Comparative Example 2 In the same manner as in Example 2, the melting point measurement and dissolution experiment of the tocorotene-like gel of Comparative Example 1 are performed.

The melting point was measured by the following method. That is, 7 ml of a 0.8% by weight agar solution (dissolved by heating)
Pour into a 1.2 cm, 1.0 cm inner diameter, 10.5 cm long test tube, allow to solidify, place in incubator and keep at 20 ° C. for about 15 hours. 20
Water is poured into a 00 cc beaker, and the test tube is inverted and fixed therein, and the temperature is increased while stirring with a magnetic hot plate. The temperature at which the agar gel in the test tube melts and drops to form bubbles at the top of the test tube is defined as the melting point.

As is evident from Table 2, the melting point of the high melting point agar of the present invention is only slightly higher, so that it completely dissolves under substantially the same conditions. Therefore, the waste gel can be easily reused.

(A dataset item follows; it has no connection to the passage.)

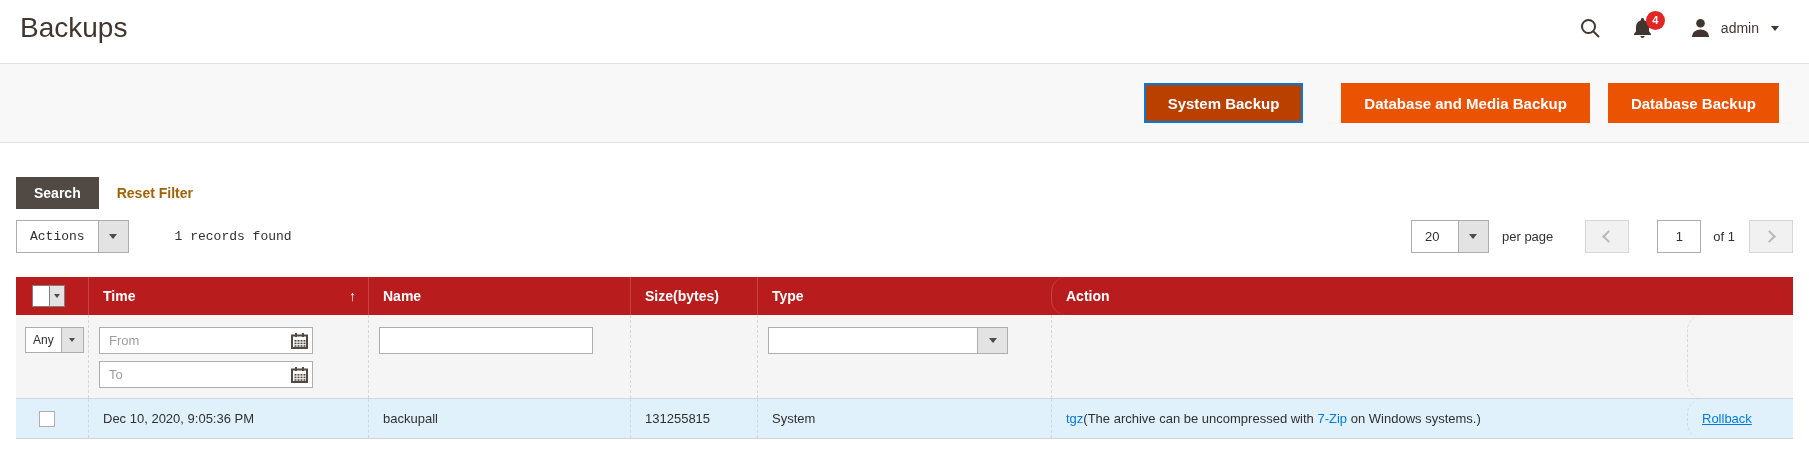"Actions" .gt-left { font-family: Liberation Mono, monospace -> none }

Example 3 The gel obtained in Example 1 is formed into a dice so that it can be used for honey beans, and the dice gel is bagged together with a syrup having a pH of 3.5 and sterilized by boiling for 5 minutes. After boiling sterilization, open the bag and visually observe the state of the gel.

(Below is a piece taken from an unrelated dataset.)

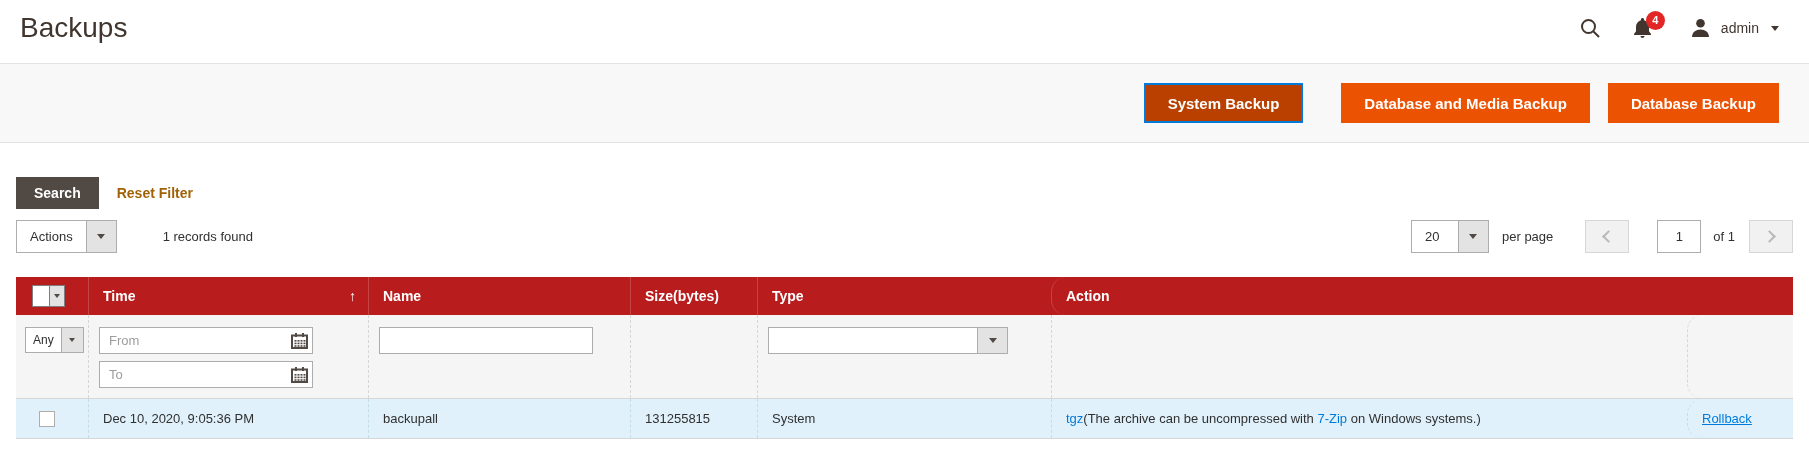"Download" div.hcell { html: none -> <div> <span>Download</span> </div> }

Comparative Example 3 The gel obtained in Comparative Example 1 was formed into a dice shape so that it could be used for honey beans, and the dice gel was bagged together with a syrup of pH 3.5 and boiled for 5 minutes. After boiling sterilization, open the bag and visually observe the state of the gel.

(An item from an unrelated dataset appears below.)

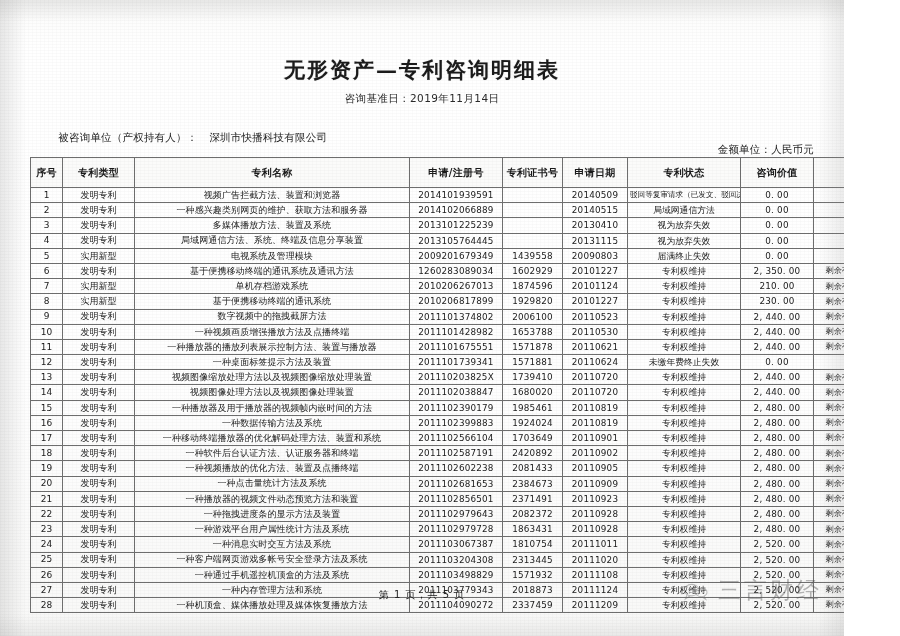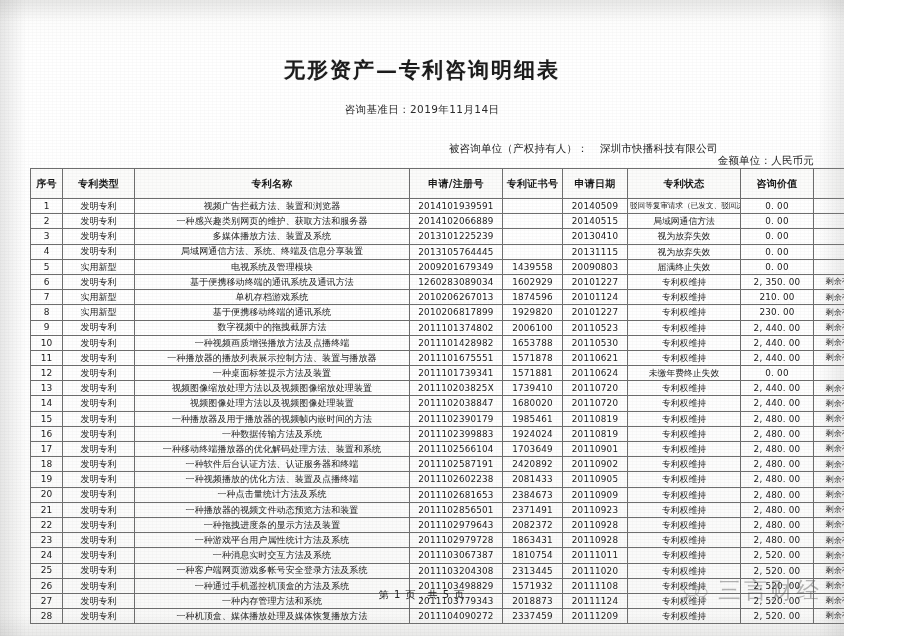"咨询基准日：2019年11月14日" .doc-subtitle { margin-top: 19px -> 8px }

 Table 3 shows the results.

As is clear from Table-3, it is recognized that the high melting point agar of the present invention has acid resistance.

Claims (5)

(57) [Claims] 1. The agar, gellan gum and metal salt are mainly composed of 30.0 to 99.7% by weight of agar, 0.2 to 70% by weight of gellan gum and 3% to 9% by weight, respectively, based on the total weight of the agar, gellan gum and metal salt. 0.1 to 50 metal salt
A high-melting point agar, wherein the mixture of agar and gellan gum is gelled with an aqueous solution in the presence of the metal salt. 2. The high melting point agar according to claim 1, wherein the metal salt is an acid. 3. The high melting point agar according to claim 1, wherein the metal salt is a saccharide. 4. The high melting point agar according to claim 1, wherein the agar is a mixture of the agar and a gelling agent other than the agar. 5. The high melting point agar according to claim 1, wherein the gelling agent is carrageenan, pectin, guar gum, locust bean gum, tara gum, gum arabic, tamarind gum, starch, xanthan gum or gelatin.